The Seattle Mariners have seen how their playoff chances, namely the Wild Card spots, slowly get away from them.
Right now, before Wednesday’s games, they are 64-56, which isn’t bad at all considering the expectations weren’t exactly high to begin the year.
They are actually not that far from the Wild Card spots, at four games behind the second one.
The problem is that there are five teams with a realistic chance of getting two spots, and all of them are extremely competitive.
The New York Yankees, Boston Red Sox, Toronto Blue Jays, and Oakland Athletics join the Mariners in the quest for October via the Wild Card.
Seattle looks like the weakest of those five clubs.
The Future Is Bright In Seattle
However, even if they don’t make it this year, Seattle knows that they will be in the thick of things as soon as 2022, and that’s in large part due to one of the most promising collection of young players.
Pitchers Emerson Hancock, George Kirby, and Logan Gilbert are seen as rotation anchors, while Julio Rodriguez, Noelvi Marte, Kyle Lewis, and Evan White are the sluggers of tomorrow.
All of them, however, are led by one of the most talented young outfielders in the American League: Jarred Kelenic.
His overall slash line is rather unimpressive, at .151/.243/.280 with six homers and three stolen bases, but he is still 21 years old and adjusting to the best pitchers in the world.
Kelenic struggled mightily in his first exposure to MLB pitching, hitting .096/.185/.193 (8-for-92) with two home runs and lots of strikeouts.
The Mariners sent him to Triple-A to regain his confidence, and he started hitting again.
He dominated Triple-A pitchers before being called up the first time and after being sent down, so it’s clearly a matter of getting used to major league pitching.
He has nothing left to prove in the minor leagues.
After being called up for the second time on July 16, the lefty-hitting outfielder is batting .194/.288/.350 with four homers.
Still not ideal, but an improvement over his first showing.
Seattle Needs To Be Patient With Kelenic
Kelenic has all the looks of a player who will take a while to fully take off, but once he does, he will silence his doubters in a big way.

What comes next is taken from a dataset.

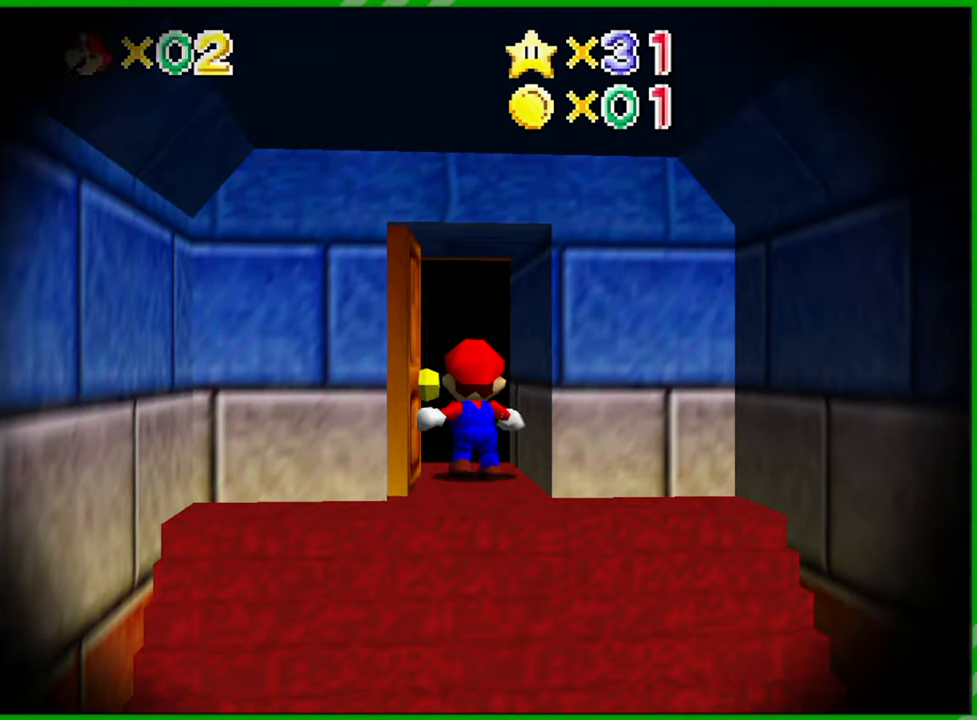
{"buttons": [], "left_stick": "center", "events": []}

Jarred Kelenic with absurd rookie power to left field. Just hammers a first pitch fastball for the oppo solo bomb. 384 feet …. damn
— Ryan Divish (@RyanDivish) August 15, 2021
His batting average on balls in play, or BABIP, suggests he has been extremely unlucky.
He has a .177 BABIP, when the league average is close to .300.
He doesn’t hit too many liners and his hard-hit rate isn’t particularly high at 36.9 percent, but even considering those things, his BABIP is unsustainably low and should increase going forward, taking his batting average up in the process.
He is still striking out too much, but his tools and minor league success suggest that he will likely make adjustments eventually.
He is a good fielder who can cover the three outfield positions, is fast, and has good knowledge of the strike zone.
Jarred Kelenic hustle double sprint speed: 28.4 ft/sec
MLB avg = 27 ft/sec
Elite = 30 ft/sec
— Sarah Langs (@SlangsOnSports) August 12, 2021
He just needs to build confidence and be more aggressive at the plate, where he often lets hittable strikes go by.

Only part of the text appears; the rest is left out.